▸ **Trecho fornecido**
"A água é nossa força vital, corre em nossas veias, transformando nosso interior em um sal abençoado. Não devemos desperdiçá-la chorando."
Pequena sereia e o Reino das Ilusões é uma releitura do conto original da Pequena Sereia de um ponto de vista que busca refletir questões em torno da opressão sobre as mulheres.
Editora: Darkside | Páginas: 224 | Ano: 2019 | 1ª Edição | Fantasia
O livro conta a história de Gaia (ou Muirgen), uma sereia que acaba de completar seus 15 anos e que divide com suas irmãs mais velhas o título de Princesa dos Mares. Apesar da visão romântica que conhecemos da Disney, o livro se baseia mais no conto original de Hans Christian Andersen, trazendo uma atmosfera sombria para a história contada por Louise O'Neill.
Desde as primeiras páginas, percebemos que Gaia se incomoda com a forma que as coisas funcionam no reino de seu pai, se sentindo oprimida por suas regras e exigências que obrigam a ela e às demais mulheres da corte a se comportarem de maneira podada e reclusa. Seus sentimentos são intensificados por ter sido prometida a um homem muito mais velho, com quem deverá se casar ao completar 16 anos. Não bastassem todas as questões subjetivas, a sereia se questiona sobre a morte de sua mãe, buscando respostas além das que seu pai lhe dava, já que no fundo ela não confia na sua palavra e percebe que há uma manipulação no que ele diz.
Tudo muda quando Gaia, ao subir à superfície pela primeira vez, presencia um naufrágio e, por sentir algo que nunca havia sentido antes, salva um humano do afogamento, colocando-a em confronto com as Salkas, seres marinhos que já foram humanas, mas pela maldade dos homens acabaram se transformando em criaturas sombrias que buscam vingança. Esse conflito pode gerar problemas gigantescos para o reino, uma vez que as Salkas são aliadas à bruxa do mar, com quem o Rei dos Mares já nutria certo conflito.
“Monstros ou sereias? Talvez as Rusalka sejam as duas coisas. E talvez, no fim, não sejam nenhum dos dois.”

▸ **Extratos de dados**

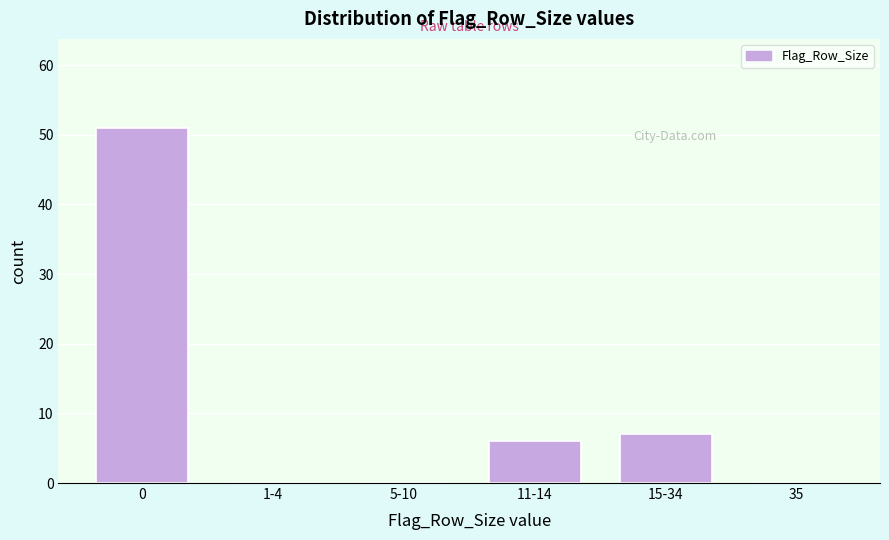

Reading left to right, transcribe all the data shown in this chart.

0=51	1-4=0	5-10=0	11-14=6	15-34=7	35=0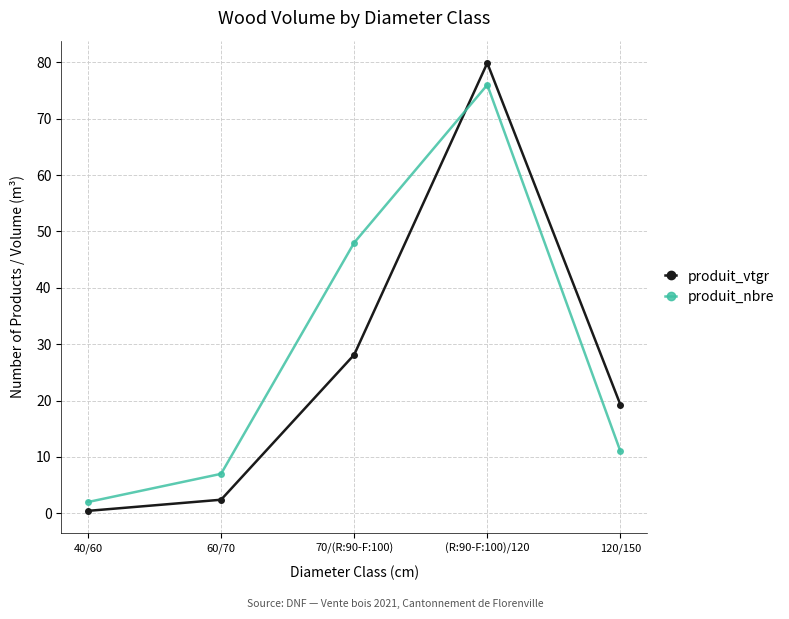

What are all the series names shown in the legend?

produit_vtgr, produit_nbre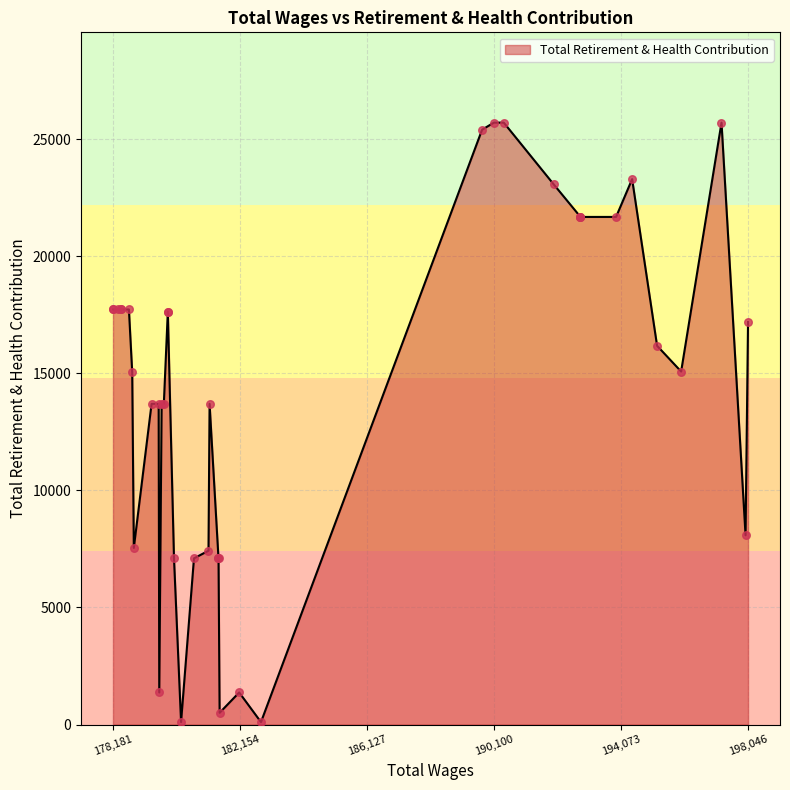

Between 179771.0 and 179896.0, which is larger?

179896.0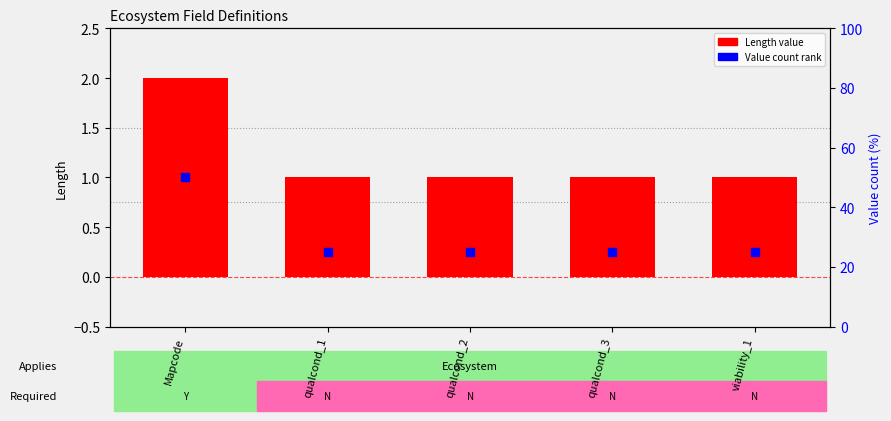

At which category is the sum across all series the highest?

Mapcode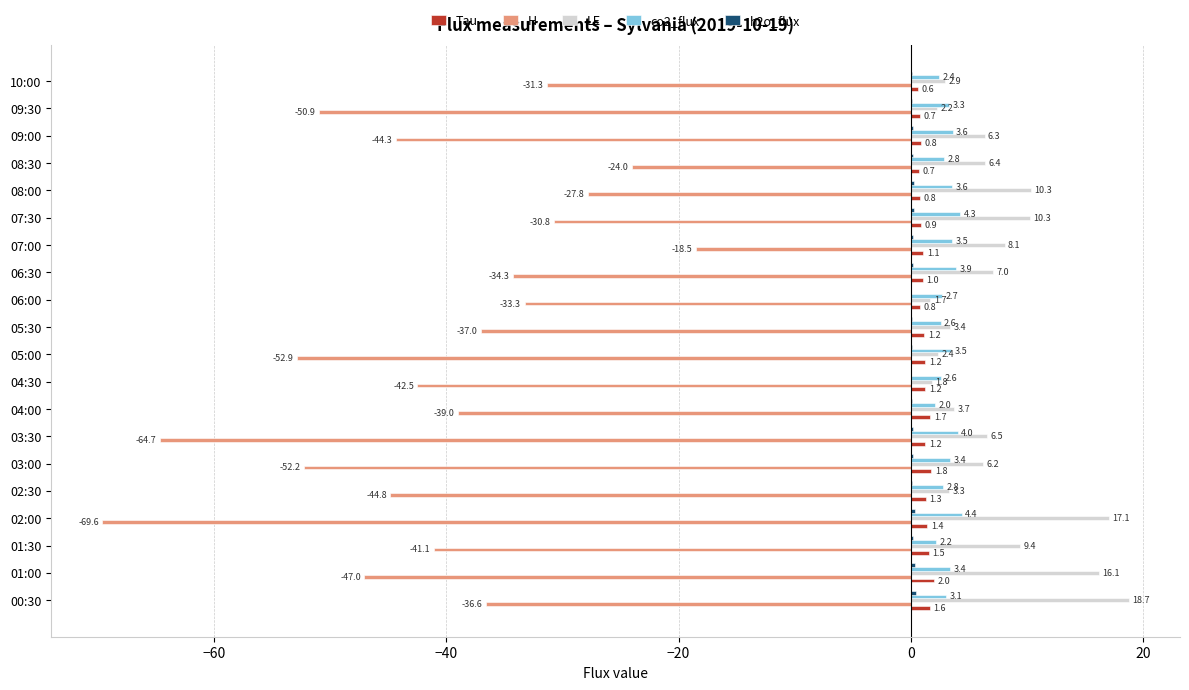

Which label corresponds to the largest value in the chart?

00:30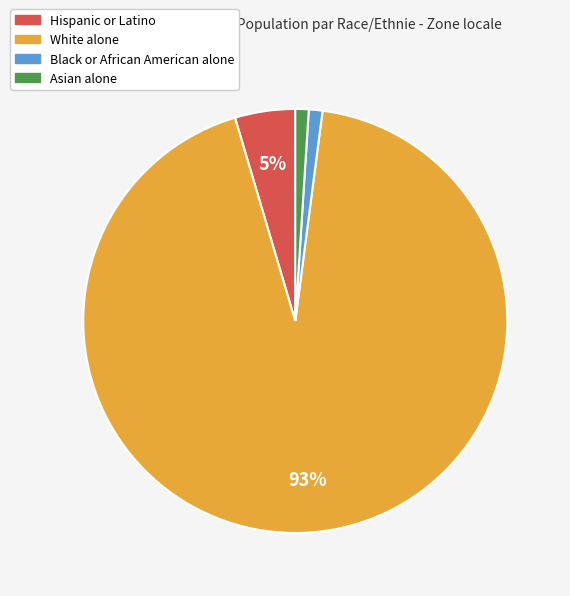

True or false: Asian alone accounts for 1% of the total.

True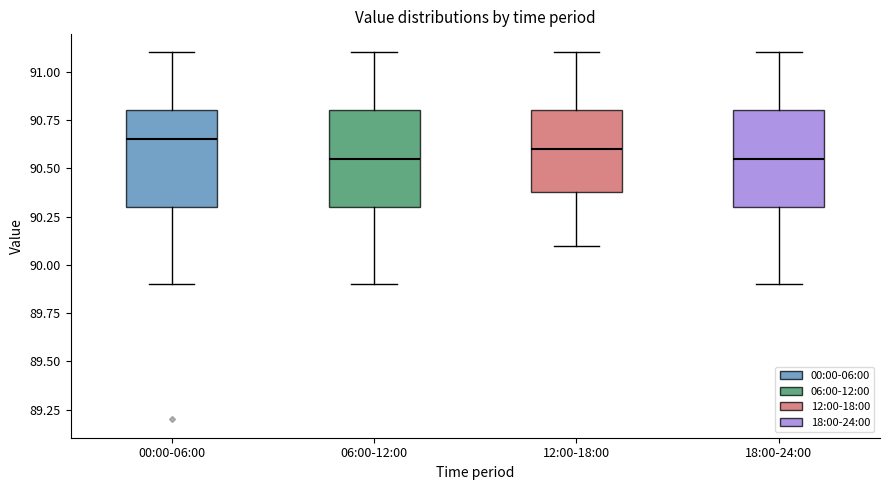

Where is the lower edge of the box for 06:00-12:00 on the y-axis? The values are not printed on the chart, so give them approximately, as read against the axis.

90.30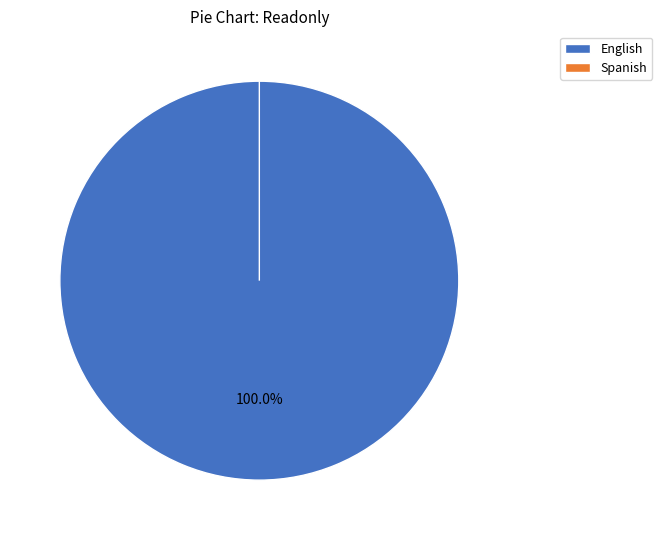

True or false: Spanish accounts for 0% of the total.

True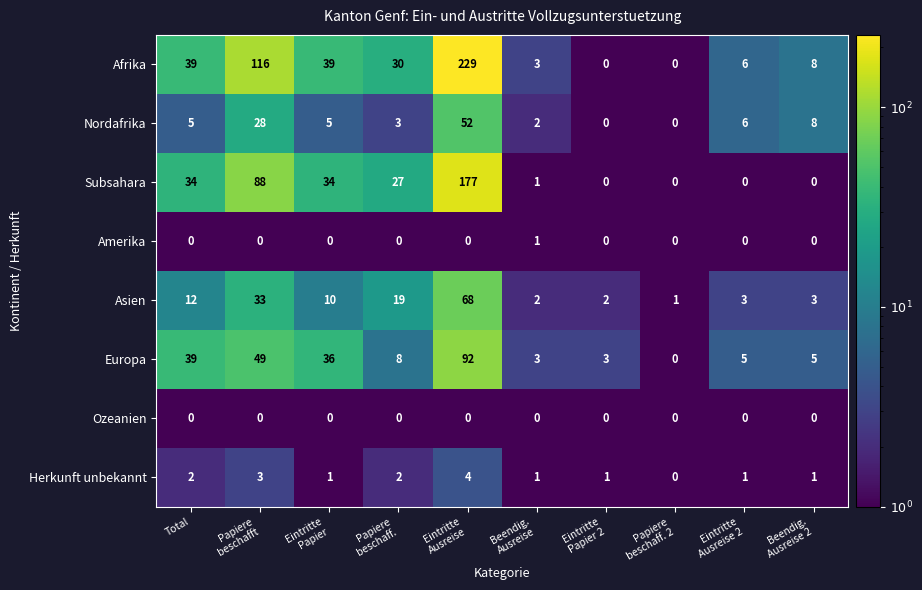

List the series in order of their peak value, highest first.

Afrika, Subsahara, Europa, Asien, Nordafrika, Herkunft unbekannt, Amerika, Ozeanien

▸ **Detalhes do exercício**
Copie da resenha, por favor, o trecho de "Pequena sereia e" a "por Louise O'Neill.", sem alterar nada.

▸ **Resposta da tarefa**
Pequena sereia e o Reino das Ilusões é uma releitura do conto original da Pequena Sereia de um ponto de vista que busca refletir questões em torno da opressão sobre as mulheres.
Editora: Darkside | Páginas: 224 | Ano: 2019 | 1ª Edição | Fantasia
O livro conta a história de Gaia (ou Muirgen), uma sereia que acaba de completar seus 15 anos e que divide com suas irmãs mais velhas o título de Princesa dos Mares. Apesar da visão romântica que conhecemos da Disney, o livro se baseia mais no conto original de Hans Christian Andersen, trazendo uma atmosfera sombria para a história contada por Louise O'Neill.